WHAT IS NEEDED: An exact transcript is required of the lines below, from the one containing "font-size: 13px ->" through the very last; leave every picture out of it.

Excerpts from a dataset:
______
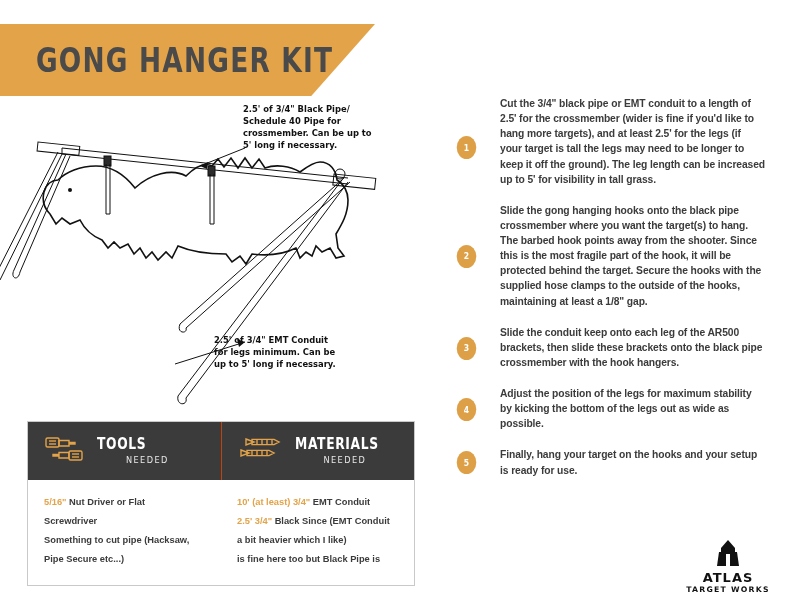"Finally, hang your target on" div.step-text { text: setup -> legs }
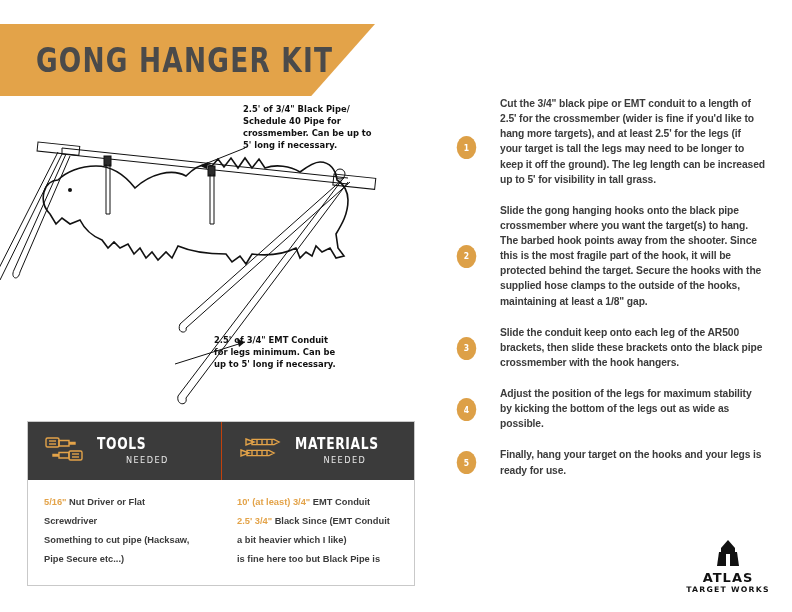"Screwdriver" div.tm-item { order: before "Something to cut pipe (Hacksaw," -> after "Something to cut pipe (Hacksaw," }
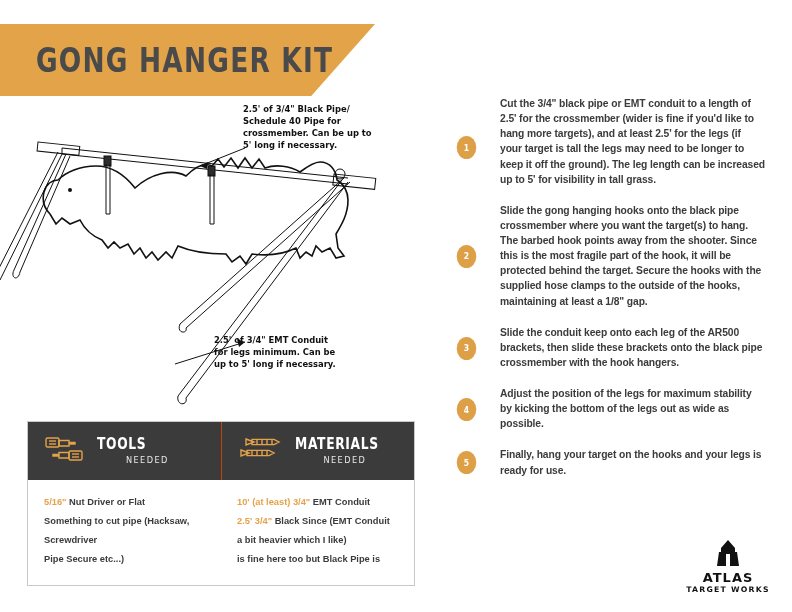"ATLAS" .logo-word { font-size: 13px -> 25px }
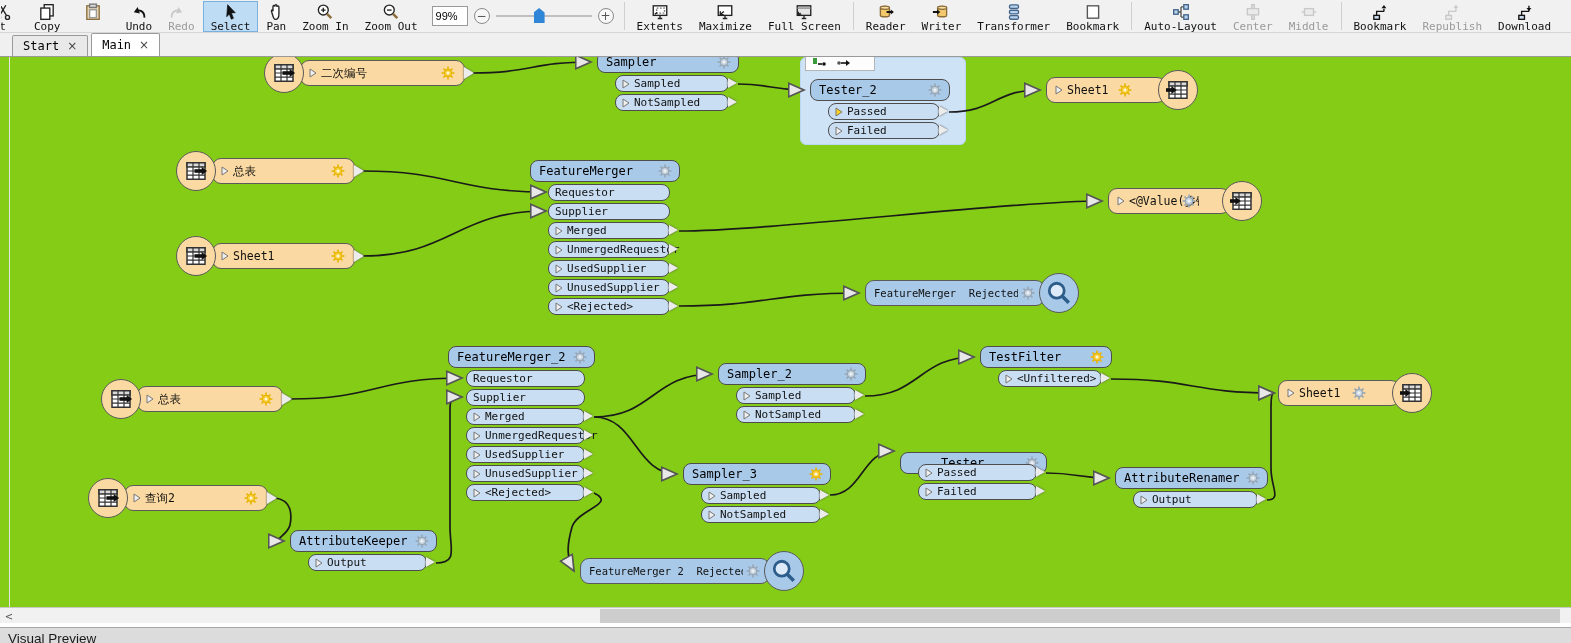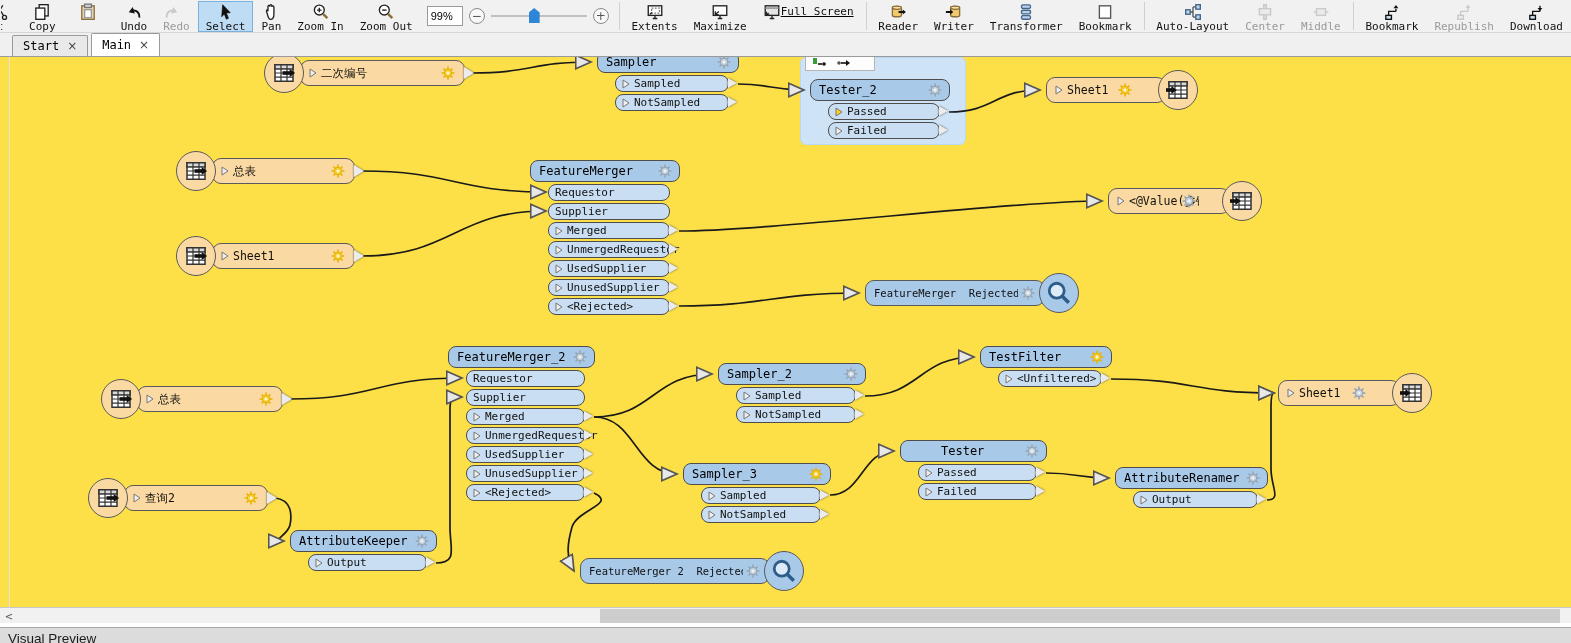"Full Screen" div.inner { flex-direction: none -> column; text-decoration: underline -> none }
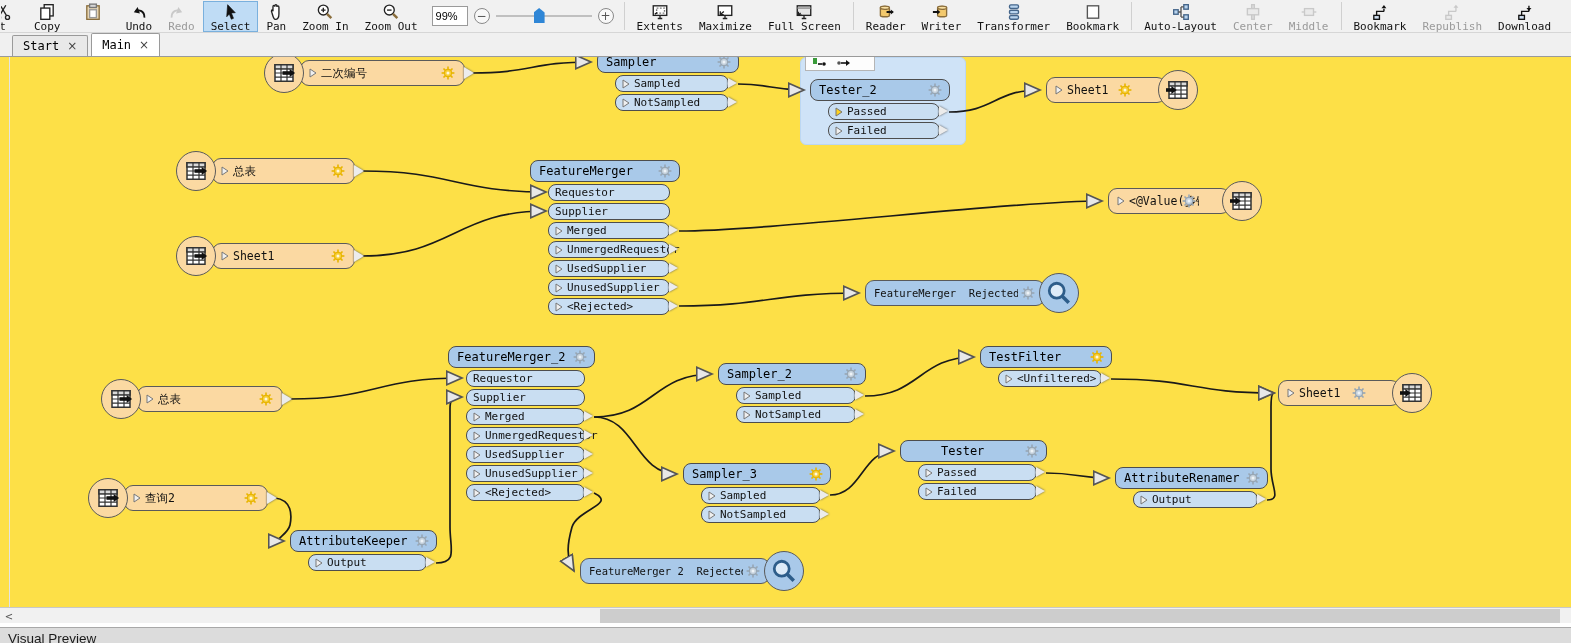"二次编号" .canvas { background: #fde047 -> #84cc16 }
______
REPLY TO THE TASK:
"ATLAS" .logo-word { font-size: 13px -> 25px }
"Full Screen" div.inner { flex-direction: none -> column; text-decoration: underline -> none }
"二次编号" .canvas { background: #fde047 -> #84cc16 }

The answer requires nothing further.